LI
AU MÊME.
Milan, 1er octobre 1816.
_Note romantique._
La supériorité logique des Anglais, produite par la discussion d’intérêts chers, les met à cent piques au-dessus de ces pauvres gobes-mouches d’Allemands qui croient tout. Le système romantique, gâté par le mystique de Schlegel, triomphe tel qu’il est expliqué dans les vingt-cinq volumes de l’_Edinburgh Review_ et tel qu’il est pratiqué par Lord Ba-ï-ronne (Lord Byron).
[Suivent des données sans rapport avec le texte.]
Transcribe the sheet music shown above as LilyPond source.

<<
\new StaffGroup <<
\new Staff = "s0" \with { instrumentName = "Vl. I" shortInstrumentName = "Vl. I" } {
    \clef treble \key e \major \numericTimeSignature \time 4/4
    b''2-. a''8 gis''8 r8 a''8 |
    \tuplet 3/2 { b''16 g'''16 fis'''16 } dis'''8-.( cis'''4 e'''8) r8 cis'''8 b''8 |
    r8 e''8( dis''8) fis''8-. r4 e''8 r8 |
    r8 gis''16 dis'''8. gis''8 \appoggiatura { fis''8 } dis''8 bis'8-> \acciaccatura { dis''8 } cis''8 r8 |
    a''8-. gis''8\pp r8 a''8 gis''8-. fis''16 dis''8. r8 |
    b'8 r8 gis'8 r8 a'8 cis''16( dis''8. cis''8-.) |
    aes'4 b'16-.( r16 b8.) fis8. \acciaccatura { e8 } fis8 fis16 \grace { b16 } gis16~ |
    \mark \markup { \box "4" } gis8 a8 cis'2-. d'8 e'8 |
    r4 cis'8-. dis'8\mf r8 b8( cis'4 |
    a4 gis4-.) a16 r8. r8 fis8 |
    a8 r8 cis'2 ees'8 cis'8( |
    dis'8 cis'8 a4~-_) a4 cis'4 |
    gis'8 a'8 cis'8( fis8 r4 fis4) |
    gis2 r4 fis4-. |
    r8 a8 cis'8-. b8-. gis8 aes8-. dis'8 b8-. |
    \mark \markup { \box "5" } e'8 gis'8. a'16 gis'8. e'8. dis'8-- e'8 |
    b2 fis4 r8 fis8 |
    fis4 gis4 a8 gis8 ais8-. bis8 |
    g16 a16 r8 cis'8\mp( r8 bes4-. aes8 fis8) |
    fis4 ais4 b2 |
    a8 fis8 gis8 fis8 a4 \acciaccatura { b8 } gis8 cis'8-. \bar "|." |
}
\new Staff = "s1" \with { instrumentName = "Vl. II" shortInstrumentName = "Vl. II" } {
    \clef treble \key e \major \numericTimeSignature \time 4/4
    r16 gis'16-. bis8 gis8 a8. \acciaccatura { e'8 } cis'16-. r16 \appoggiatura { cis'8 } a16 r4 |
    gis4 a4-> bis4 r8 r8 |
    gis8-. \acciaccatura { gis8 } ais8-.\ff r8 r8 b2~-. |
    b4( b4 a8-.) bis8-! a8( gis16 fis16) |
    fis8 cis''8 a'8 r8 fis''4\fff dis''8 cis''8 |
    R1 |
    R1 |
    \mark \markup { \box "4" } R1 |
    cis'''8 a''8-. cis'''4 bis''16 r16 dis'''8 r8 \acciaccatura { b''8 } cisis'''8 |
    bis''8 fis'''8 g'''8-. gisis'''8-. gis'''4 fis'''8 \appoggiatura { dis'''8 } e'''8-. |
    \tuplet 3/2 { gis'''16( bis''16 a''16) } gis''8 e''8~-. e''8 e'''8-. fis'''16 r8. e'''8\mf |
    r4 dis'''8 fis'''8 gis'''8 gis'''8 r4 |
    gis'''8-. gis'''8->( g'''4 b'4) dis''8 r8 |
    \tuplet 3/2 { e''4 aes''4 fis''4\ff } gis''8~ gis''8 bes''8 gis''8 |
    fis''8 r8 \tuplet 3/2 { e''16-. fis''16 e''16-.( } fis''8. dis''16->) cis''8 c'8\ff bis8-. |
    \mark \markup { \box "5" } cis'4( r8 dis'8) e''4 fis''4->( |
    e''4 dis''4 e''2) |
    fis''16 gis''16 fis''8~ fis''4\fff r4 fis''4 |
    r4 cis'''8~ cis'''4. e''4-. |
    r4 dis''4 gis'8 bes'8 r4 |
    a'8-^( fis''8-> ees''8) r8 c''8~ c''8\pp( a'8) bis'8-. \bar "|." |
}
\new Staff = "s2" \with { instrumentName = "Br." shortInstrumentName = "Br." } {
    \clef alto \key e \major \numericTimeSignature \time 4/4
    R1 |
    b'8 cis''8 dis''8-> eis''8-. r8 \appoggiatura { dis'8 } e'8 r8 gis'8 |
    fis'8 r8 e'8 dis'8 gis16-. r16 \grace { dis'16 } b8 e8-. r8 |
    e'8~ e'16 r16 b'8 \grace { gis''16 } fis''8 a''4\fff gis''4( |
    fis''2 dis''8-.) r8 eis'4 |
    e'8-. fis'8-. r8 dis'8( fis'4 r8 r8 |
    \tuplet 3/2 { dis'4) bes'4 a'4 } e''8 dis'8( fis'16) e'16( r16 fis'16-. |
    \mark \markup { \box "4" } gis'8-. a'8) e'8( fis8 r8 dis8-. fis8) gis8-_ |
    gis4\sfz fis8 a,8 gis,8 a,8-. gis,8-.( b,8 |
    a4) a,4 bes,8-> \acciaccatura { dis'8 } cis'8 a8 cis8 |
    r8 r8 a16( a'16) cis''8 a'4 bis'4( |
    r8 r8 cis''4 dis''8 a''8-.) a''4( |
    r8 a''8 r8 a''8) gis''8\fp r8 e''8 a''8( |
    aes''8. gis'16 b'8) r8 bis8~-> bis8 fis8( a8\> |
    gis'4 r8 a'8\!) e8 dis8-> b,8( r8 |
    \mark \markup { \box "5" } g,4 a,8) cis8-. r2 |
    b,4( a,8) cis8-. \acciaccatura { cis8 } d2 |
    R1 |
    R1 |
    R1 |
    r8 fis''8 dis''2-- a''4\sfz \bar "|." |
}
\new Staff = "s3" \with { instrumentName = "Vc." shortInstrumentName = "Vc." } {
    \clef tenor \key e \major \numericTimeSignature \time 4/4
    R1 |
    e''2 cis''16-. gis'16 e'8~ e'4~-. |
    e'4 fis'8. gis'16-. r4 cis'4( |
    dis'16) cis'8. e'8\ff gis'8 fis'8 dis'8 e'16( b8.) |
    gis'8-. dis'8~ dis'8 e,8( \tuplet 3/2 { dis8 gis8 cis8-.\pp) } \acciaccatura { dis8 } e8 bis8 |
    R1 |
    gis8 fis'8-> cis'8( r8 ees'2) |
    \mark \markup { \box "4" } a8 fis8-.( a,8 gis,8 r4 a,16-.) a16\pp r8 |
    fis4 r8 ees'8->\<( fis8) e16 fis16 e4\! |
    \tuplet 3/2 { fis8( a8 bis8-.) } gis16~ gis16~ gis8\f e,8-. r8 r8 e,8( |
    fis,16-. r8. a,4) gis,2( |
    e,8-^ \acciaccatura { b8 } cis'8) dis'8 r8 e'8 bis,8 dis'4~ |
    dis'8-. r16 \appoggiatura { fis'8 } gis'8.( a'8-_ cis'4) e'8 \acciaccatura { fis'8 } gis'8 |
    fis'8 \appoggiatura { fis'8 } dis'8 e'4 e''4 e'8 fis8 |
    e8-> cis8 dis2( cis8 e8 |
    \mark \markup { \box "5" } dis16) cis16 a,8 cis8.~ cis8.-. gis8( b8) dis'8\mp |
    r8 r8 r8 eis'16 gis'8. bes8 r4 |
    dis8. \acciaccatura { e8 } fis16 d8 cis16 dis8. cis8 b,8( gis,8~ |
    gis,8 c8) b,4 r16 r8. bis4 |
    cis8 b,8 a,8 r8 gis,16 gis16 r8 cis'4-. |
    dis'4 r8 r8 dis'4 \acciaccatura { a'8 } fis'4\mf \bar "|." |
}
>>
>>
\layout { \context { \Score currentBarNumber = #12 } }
Le _Corsaire_ (trois chants) est un poème tel pour l’expression des passions fortes et tendres que l’auteur est placé en ce genre immédiatement après Shakespeare. Le style est beau comme Racine. _Giaour_ et la _Fiancée d’Abydos_ ont confirmé la réputation de Lord Byron, qui est généralement exécré comme l’original de Lovelace, et un bien autre Lovelace que le fat de Richardson. Lorsqu’il entre dans un salon toutes les femmes en sortent. La représentation de cette farce a eu lieu plusieurs fois à Coppet[225]. Il a trente ans, et la figure la plus noble et la plus tendre. Il voyage accompagné d’un excellent maquereau, un médecin italien. On l’attend ici au premier jour, je lui serai présenté. Le courrier part, sans quoi j’avais le projet de dicter pour toi la traduction de six pages de l’_Edinburgh_, nº 45, qui exposent toute la théorie romantique. Tâche de glisser le commencement de cet alinéa dans ma note romantique. Il faut bien séparer cette cause de celle de ce pauvre et triste pédant Schlegel, qui sera dans la boue au premier jour. Une fois les mille exemplaires imprimés, en envoyer sur le champ cinq cents à Bruxelles. Que dis-tu de cette idée? Le Corrège est impossible à faire. Je ne sais même si tu me passeras certains morceaux de Michel-Ange.--Il partira le 12 octobre, et moi vers le commencement de novembre pour la patrie de Brutus. Ne dis rien de cela à personne. Toujours la même adresse, nº 1117. J’attends avec impatience les premières feuilles. La lettre sur Coppet court les champs; je n’ai pu la rejoindre[226].